Excerpt provided:
******************************
Significant at *P < .05; **P < .01

Discussion

The present study has determined the prevalence and factors associated with stunting among 6 to 59 months children in Ethiopia based on EDHS data collected in 2000, 2005, 2011, 2016, and 2019. The pooled prevalence of stunting was 48.3%. Being male, advancing age, having multiple births (twin), having less than 2 years birth interval, history of diarrhea, anemia, lack of formal maternal and paternal education, poor and middle-wealth status, and living in rural were independently associated with stunting.

Despite the government’s and stakeholders’ efforts, stunting remains a serious public health issue in Ethiopia. The present study found that the prevalence of stunting decreased over 2 decades from 60.9% in 2000 to 36.3% in 2019. A similar study from Nepal²⁸ and Uganda²⁹ reported a decrement in stunting among under-five children. However, much more intervention is required to attain a 40% reduction of stunting by 2025 and end all forms of malnutrition by 2030.⁴

In this study, the odds of being stunted were high among boys compared to girls. This finding is comparable with the studies from Sub-Saharan Africa, Rwanda,³⁰ and Nigeria.³¹ However, little is known about the underlying mechanisms generating the biological difference.³² Some literatures indicated that because males are more likely than females to suffer from disorders that are frequent in children, such as lower respiratory infections, diarrheal diseases, malaria, and preterm birth.³³ All of these factors can lead to weight loss, sluggish growth, or severe under nutrition in young children.³⁴ The explanation could be that in some communities, particularly in rural areas, social beliefs hold that females are an asset to the family and are valued more than males.³⁵ In contrast to this finding, one study reported girls are more stunted than boys.³³ Study also reported no significant difference between boys and girls.³⁴

Consistent with other studies from Cambodia,³⁶ Ghana,³⁷ and Nepal³⁸ our study found that an increase in the age of the child is significantly associated with stunting. This may be explained by the fact that as a child gets older, breastfeeding practices decline and they begin weaning, which is inadequate and unhealthy.³⁹ Also, as the infant begins to crawl, contamination from unsanitary living conditions and the surroundings could make them more susceptible to infections like diarrhea.¹⁸

This study found that being a twin child is significantly associated with stunting. A consistent finding was reported from Nigeria,³² and Cambodia.³⁶ This might be owing to multiple births being associated with a variety of adverse birth outcomes such as premature birth, low birth weight, and cerebral paralysis, all of which can impair infant growth(⁴⁰). Due to mothers’ lack of breastfeeding expertise, lack of information, and the perception that they do not have sufficient breast milk to adequately feed 2 babies, many babies of multiple births are unable to get the amount of milk they require.⁴¹

The present study found that children with a birth interval of fewer than 2 years were more likely to be stunted than their counterparts. Comparable studies from India,⁴² and Bangladesh⁴³ were reported. This may be explained as the maternal nutrient reserves becoming depleted due to short birth intervals which may increase the likely hood of intrauterine growth restriction, both infants and mothers fail to store nutrients which is important to prevent stunting.⁴⁴ In addition caring for a new infant limits the amount of time that the mother can dedicate to the older child. The future pregnancy may alter care habits that have a greater impact on the current child’s health. Even though the length of the lactating period is reduced when the birth interval is short, breast milk is still regarded as a significant source of nutrients throughout the second year of life.⁴⁵

This study revealed that children with a history of diarrhea are more likely to be stunted when compared to children with no diarrhea. This finding is in line with the study conducted in Tanzania,⁴⁶ a multicenter study conducted in 4 countries Peru, Brazil, Guinea-Bissau, and Bangladesh.⁴⁷ This might be due to its interference with nutrient absorption through the intestine as diarrheal disease has a considerable negative effect on nutritional status.⁴⁸ Diarrhea causes a loss of fluids and electrolytes, as well as a decrease in food appetite which leads to malnutrition.
******************************
Given records:
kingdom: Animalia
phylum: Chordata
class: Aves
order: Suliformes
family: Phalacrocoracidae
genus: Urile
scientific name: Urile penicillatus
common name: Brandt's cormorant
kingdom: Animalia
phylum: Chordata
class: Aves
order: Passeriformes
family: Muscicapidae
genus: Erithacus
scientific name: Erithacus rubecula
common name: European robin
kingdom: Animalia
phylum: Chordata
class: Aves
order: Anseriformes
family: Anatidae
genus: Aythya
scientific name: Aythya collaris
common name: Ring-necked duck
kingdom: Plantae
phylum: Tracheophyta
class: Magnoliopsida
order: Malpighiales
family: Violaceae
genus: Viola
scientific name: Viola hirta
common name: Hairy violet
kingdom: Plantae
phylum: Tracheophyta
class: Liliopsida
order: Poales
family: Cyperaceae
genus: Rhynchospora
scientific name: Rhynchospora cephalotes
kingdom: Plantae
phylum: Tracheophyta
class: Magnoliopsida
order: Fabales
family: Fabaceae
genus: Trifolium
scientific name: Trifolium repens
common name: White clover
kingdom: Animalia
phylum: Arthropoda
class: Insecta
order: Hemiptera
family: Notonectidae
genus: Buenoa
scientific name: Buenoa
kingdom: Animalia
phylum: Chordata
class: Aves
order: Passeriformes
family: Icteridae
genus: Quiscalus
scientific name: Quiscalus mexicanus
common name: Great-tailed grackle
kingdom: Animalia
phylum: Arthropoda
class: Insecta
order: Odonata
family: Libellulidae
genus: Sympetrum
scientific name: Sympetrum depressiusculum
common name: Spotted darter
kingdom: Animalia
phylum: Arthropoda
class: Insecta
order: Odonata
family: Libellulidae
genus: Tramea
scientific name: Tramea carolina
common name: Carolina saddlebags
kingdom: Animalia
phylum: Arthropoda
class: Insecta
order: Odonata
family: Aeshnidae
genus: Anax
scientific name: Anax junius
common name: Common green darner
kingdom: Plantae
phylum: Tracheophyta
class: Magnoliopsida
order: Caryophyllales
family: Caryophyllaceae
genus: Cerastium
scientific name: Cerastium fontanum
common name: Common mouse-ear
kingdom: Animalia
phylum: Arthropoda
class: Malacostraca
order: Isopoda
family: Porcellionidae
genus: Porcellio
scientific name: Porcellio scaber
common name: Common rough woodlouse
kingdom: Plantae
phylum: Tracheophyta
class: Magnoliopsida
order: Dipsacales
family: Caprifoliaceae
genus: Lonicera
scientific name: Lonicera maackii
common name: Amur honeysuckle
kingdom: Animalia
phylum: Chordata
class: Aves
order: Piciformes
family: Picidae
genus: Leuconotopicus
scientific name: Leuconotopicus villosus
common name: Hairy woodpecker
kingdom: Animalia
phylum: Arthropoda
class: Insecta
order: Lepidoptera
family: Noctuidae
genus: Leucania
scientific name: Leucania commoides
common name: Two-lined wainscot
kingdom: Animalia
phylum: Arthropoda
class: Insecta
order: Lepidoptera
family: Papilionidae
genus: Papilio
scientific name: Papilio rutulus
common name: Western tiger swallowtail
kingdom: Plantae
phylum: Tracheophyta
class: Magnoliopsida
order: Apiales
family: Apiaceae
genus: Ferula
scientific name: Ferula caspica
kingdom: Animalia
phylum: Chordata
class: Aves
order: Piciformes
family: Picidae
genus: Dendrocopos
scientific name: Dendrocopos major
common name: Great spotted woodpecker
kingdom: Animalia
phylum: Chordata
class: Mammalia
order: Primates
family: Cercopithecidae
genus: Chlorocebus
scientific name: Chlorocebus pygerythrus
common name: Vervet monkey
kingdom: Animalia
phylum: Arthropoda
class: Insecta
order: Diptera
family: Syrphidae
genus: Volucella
******************************
Work to complete:
(1) In the stunting excerpt, what was the pooled prevalence of stunting?
(2) From the stunting excerpt, extract the passage verbatim, beginning at the words "This study revealed" and stopping after the words "leads to malnutrition.".

Solutions:
(1) 48.3%

(2)
This study revealed that children with a history of diarrhea are more likely to be stunted when compared to children with no diarrhea. This finding is in line with the study conducted in Tanzania,⁴⁶ a multicenter study conducted in 4 countries Peru, Brazil, Guinea-Bissau, and Bangladesh.⁴⁷ This might be due to its interference with nutrient absorption through the intestine as diarrheal disease has a considerable negative effect on nutritional status.⁴⁸ Diarrhea causes a loss of fluids and electrolytes, as well as a decrease in food appetite which leads to malnutrition.